Exercise: Repeat each entry exactly.

=======

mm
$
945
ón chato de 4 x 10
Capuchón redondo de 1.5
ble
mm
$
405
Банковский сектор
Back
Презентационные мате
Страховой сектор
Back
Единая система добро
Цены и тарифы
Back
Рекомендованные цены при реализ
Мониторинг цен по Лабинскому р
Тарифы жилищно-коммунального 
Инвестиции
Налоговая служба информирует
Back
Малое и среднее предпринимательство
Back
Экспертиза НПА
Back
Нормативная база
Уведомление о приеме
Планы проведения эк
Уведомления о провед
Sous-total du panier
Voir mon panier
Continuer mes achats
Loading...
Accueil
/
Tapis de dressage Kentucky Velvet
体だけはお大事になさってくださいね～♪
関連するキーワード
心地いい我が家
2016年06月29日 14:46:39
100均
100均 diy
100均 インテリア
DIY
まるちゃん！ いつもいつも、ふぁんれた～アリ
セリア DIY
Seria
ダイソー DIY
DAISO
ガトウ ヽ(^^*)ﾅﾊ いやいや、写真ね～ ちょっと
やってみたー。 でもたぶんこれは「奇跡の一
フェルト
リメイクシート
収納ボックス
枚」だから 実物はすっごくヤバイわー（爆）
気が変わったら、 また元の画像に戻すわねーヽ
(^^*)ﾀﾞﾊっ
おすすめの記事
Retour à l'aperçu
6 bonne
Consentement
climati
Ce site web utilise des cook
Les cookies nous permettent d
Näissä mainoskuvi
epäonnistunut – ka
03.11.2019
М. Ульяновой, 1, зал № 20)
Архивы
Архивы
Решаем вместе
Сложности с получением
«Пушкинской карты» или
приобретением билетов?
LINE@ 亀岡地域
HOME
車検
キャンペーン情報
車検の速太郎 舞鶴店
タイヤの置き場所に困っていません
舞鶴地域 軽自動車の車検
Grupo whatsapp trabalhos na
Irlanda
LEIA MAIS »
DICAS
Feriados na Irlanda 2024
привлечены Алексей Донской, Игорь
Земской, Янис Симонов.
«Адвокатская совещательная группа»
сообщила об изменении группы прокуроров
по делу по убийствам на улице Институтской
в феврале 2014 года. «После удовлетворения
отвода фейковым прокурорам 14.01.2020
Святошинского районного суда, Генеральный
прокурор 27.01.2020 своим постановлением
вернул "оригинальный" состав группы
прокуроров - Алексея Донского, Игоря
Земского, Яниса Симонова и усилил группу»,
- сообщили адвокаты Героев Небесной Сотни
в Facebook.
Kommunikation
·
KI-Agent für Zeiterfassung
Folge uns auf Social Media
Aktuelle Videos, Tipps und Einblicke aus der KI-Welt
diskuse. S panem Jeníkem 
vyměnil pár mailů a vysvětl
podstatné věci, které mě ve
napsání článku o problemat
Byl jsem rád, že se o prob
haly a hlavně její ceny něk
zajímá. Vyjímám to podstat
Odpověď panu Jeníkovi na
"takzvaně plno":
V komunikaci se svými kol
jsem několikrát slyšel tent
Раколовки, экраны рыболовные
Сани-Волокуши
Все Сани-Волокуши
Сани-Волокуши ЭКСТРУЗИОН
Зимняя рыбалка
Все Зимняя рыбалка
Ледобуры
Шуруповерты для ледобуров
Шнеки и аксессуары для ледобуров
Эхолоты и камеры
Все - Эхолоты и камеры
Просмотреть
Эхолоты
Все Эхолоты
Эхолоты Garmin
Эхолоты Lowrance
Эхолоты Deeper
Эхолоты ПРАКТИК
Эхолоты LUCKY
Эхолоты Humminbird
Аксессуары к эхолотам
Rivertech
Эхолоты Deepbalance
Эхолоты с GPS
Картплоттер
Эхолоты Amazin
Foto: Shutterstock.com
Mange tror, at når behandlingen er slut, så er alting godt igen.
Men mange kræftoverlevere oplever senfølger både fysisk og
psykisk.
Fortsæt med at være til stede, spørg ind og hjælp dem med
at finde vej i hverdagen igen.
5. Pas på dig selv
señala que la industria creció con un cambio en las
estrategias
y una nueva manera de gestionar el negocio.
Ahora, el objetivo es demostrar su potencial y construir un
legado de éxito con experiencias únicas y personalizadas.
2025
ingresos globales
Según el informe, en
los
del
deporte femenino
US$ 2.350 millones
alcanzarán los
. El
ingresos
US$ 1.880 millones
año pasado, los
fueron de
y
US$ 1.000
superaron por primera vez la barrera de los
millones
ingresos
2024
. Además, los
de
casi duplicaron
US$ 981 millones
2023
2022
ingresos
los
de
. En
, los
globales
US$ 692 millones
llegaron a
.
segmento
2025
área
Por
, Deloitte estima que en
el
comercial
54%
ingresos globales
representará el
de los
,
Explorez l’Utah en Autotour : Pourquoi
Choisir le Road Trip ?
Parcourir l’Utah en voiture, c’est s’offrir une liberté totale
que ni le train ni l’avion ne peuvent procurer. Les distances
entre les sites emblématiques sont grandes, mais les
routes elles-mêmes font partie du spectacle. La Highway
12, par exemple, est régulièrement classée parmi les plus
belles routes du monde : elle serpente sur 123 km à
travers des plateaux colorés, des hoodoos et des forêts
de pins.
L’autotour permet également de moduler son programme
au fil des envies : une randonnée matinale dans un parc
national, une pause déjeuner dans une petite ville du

=======

Response below:
mm
$
945
ón chato de 4 x 10
Capuchón redondo de 1.5
ble
mm
$
405
Банковский сектор
Back
Презентационные мате
Страховой сектор
Back
Единая система добро
Цены и тарифы
Back
Рекомендованные цены при реализ
Мониторинг цен по Лабинскому р
Тарифы жилищно-коммунального 
Инвестиции
Налоговая служба информирует
Back
Малое и среднее предпринимательство
Back
Экспертиза НПА
Back
Нормативная база
Уведомление о приеме
Планы проведения эк
Уведомления о провед
Sous-total du panier
Voir mon panier
Continuer mes achats
Loading...
Accueil
/
Tapis de dressage Kentucky Velvet
体だけはお大事になさってくださいね～♪
関連するキーワード
心地いい我が家
2016年06月29日 14:46:39
100均
100均 diy
100均 インテリア
DIY
まるちゃん！ いつもいつも、ふぁんれた～アリ
セリア DIY
Seria
ダイソー DIY
DAISO
ガトウ ヽ(^^*)ﾅﾊ いやいや、写真ね～ ちょっと
やってみたー。 でもたぶんこれは「奇跡の一
フェルト
リメイクシート
収納ボックス
枚」だから 実物はすっごくヤバイわー（爆）
気が変わったら、 また元の画像に戻すわねーヽ
(^^*)ﾀﾞﾊっ
おすすめの記事
Retour à l'aperçu
6 bonne
Consentement
climati
Ce site web utilise des cook
Les cookies nous permettent d
Näissä mainoskuvi
epäonnistunut – ka
03.11.2019
М. Ульяновой, 1, зал № 20)
Архивы
Архивы
Решаем вместе
Сложности с получением
«Пушкинской карты» или
приобретением билетов?
LINE@ 亀岡地域
HOME
車検
キャンペーン情報
車検の速太郎 舞鶴店
タイヤの置き場所に困っていません
舞鶴地域 軽自動車の車検
Grupo whatsapp trabalhos na
Irlanda
LEIA MAIS »
DICAS
Feriados na Irlanda 2024
привлечены Алексей Донской, Игорь
Земской, Янис Симонов.
«Адвокатская совещательная группа»
сообщила об изменении группы прокуроров
по делу по убийствам на улице Институтской
в феврале 2014 года. «После удовлетворения
отвода фейковым прокурорам 14.01.2020
Святошинского районного суда, Генеральный
прокурор 27.01.2020 своим постановлением
вернул "оригинальный" состав группы
прокуроров - Алексея Донского, Игоря
Земского, Яниса Симонова и усилил группу»,
- сообщили адвокаты Героев Небесной Сотни
в Facebook.
Kommunikation
·
KI-Agent für Zeiterfassung
Folge uns auf Social Media
Aktuelle Videos, Tipps und Einblicke aus der KI-Welt
diskuse. S panem Jeníkem 
vyměnil pár mailů a vysvětl
podstatné věci, které mě ve
napsání článku o problemat
Byl jsem rád, že se o prob
haly a hlavně její ceny něk
zajímá. Vyjímám to podstat
Odpověď panu Jeníkovi na
"takzvaně plno":
V komunikaci se svými kol
jsem několikrát slyšel tent
Раколовки, экраны рыболовные
Сани-Волокуши
Все Сани-Волокуши
Сани-Волокуши ЭКСТРУЗИОН
Зимняя рыбалка
Все Зимняя рыбалка
Ледобуры
Шуруповерты для ледобуров
Шнеки и аксессуары для ледобуров
Эхолоты и камеры
Все - Эхолоты и камеры
Просмотреть
Эхолоты
Все Эхолоты
Эхолоты Garmin
Эхолоты Lowrance
Эхолоты Deeper
Эхолоты ПРАКТИК
Эхолоты LUCKY
Эхолоты Humminbird
Аксессуары к эхолотам
Rivertech
Эхолоты Deepbalance
Эхолоты с GPS
Картплоттер
Эхолоты Amazin
Foto: Shutterstock.com
Mange tror, at når behandlingen er slut, så er alting godt igen.
Men mange kræftoverlevere oplever senfølger både fysisk og
psykisk.
Fortsæt med at være til stede, spørg ind og hjælp dem med
at finde vej i hverdagen igen.
5. Pas på dig selv
señala que la industria creció con un cambio en las
estrategias
y una nueva manera de gestionar el negocio.
Ahora, el objetivo es demostrar su potencial y construir un
legado de éxito con experiencias únicas y personalizadas.
2025
ingresos globales
Según el informe, en
los
del
deporte femenino
US$ 2.350 millones
alcanzarán los
. El
ingresos
US$ 1.880 millones
año pasado, los
fueron de
y
US$ 1.000
superaron por primera vez la barrera de los
millones
ingresos
2024
. Además, los
de
casi duplicaron
US$ 981 millones
2023
2022
ingresos
los
de
. En
, los
globales
US$ 692 millones
llegaron a
.
segmento
2025
área
Por
, Deloitte estima que en
el
comercial
54%
ingresos globales
representará el
de los
,
Explorez l’Utah en Autotour : Pourquoi
Choisir le Road Trip ?
Parcourir l’Utah en voiture, c’est s’offrir une liberté totale
que ni le train ni l’avion ne peuvent procurer. Les distances
entre les sites emblématiques sont grandes, mais les
routes elles-mêmes font partie du spectacle. La Highway
12, par exemple, est régulièrement classée parmi les plus
belles routes du monde : elle serpente sur 123 km à
travers des plateaux colorés, des hoodoos et des forêts
de pins.
L’autotour permet également de moduler son programme
au fil des envies : une randonnée matinale dans un parc
national, une pause déjeuner dans une petite ville du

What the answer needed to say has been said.